Aim of the task: A faithful transcript of every entry is required; pictures do not belong in it.

(Saved entries)
+ + + + +

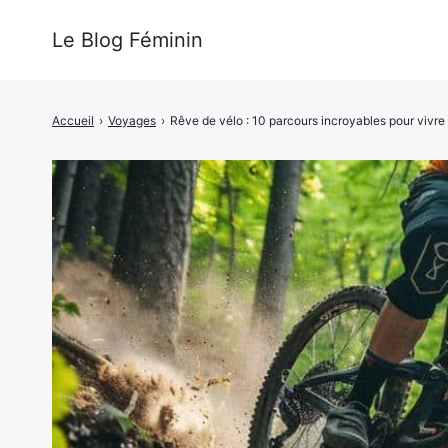
Le Blog Féminin
Accueil
›
Voyages
›
Rêve de vélo : 10 parcours incroyables pour vivre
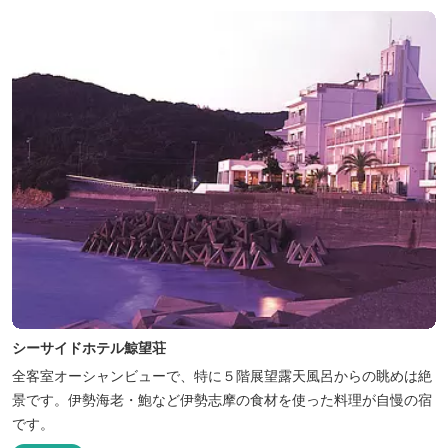
シーサイドホテル鯨望荘
全客室オーシャンビューで、特に５階展望露天風呂からの眺めは絶
景です。伊勢海老・鮑など伊勢志摩の食材を使った料理が自慢の宿
です。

+ + + + +

Result below:
Le Blog Féminin
Accueil
›
Voyages
›
Rêve de vélo : 10 parcours incroyables pour vivre
シーサイドホテル鯨望荘
全客室オーシャンビューで、特に５階展望露天風呂からの眺めは絶
景です。伊勢海老・鮑など伊勢志摩の食材を使った料理が自慢の宿
です。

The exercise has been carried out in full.